Once a municipal government denies a property owner's development application, does the property owner have an obligation to change the law in order to ripen her federal takings claim?
This amicus curiae brief, filed in the Intermediate Court of Appeals of Hawaii, shows why the trial court was wrong when it held a Maui property owner had an obligation to ask the Maui County Council to pass an ordinance and amend the County's designation when the existing law prevented any economic use of the property.
Here's the summary of the brief:
A claim that a land use regulation takes property in violation of the Fifth Amendment’s Takings Clause is ripe for judicial review under Williamson County Reg’l Planning Comm’n v. Hamilton Bank of Johnson City, 473 U.S. 172, 191 (1985), as soon as the government makes a final decision applying the regulation to the plaintiff’s property, and the property owner is not required to seek a change in the law before it can come to court.

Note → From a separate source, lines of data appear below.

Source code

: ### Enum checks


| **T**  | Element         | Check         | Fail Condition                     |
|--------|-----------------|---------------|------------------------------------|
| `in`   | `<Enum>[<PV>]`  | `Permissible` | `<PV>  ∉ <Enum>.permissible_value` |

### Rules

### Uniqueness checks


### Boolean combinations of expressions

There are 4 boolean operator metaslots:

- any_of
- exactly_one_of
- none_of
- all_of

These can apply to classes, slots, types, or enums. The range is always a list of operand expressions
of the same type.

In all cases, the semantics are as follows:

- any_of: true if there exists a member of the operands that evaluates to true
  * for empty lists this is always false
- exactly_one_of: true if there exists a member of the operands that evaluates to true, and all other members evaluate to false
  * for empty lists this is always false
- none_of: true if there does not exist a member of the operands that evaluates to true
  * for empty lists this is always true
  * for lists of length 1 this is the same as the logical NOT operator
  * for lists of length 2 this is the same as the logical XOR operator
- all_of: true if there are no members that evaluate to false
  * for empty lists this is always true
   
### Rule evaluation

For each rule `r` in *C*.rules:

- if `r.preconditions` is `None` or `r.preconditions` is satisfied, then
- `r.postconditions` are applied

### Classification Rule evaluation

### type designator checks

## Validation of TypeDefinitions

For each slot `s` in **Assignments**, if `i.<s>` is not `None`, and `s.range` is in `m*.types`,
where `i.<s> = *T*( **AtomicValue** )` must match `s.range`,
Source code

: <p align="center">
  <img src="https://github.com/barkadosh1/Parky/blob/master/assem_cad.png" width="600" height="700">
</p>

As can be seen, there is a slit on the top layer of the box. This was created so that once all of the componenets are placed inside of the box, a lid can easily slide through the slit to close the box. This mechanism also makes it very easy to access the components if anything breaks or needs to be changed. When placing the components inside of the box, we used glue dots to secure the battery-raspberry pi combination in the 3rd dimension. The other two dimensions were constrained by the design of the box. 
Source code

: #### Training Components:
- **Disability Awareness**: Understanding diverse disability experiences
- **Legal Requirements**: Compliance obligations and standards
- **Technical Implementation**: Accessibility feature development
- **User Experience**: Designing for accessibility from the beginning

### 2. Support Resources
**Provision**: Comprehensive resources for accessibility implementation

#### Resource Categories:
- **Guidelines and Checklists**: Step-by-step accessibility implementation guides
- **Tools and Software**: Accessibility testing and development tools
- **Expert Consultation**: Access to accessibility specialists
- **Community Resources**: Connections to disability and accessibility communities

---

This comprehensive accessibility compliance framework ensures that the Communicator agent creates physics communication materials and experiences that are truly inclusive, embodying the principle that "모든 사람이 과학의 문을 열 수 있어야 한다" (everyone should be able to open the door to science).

This brief first provides the context of the per se regulatory taking alleged by the property owners, which results from an application of the Hawaii Supreme Court’s decision in GATRI v. Blane, 88 Haw. 108, 962 P.2d 367 (1998). Next, this brief addresses three issues:
First, the County’s summary refusal to process the owners' application under existing law was all that was required to ripen their Fifth Amendment takings claim, and is a “final decision” under Williamson County subject to judicial review.
Second, the owners were required to do nothing further before asserting their federal takings claims, such as subject themselves to the County’s political processes and pursue a change in the law.
Finally, in order to assert their federal takings claims, the owners were not required to exhaust any administrative remedies that might have been available, since exhaustion of remedies plays no part in Fifth Amendment analysis.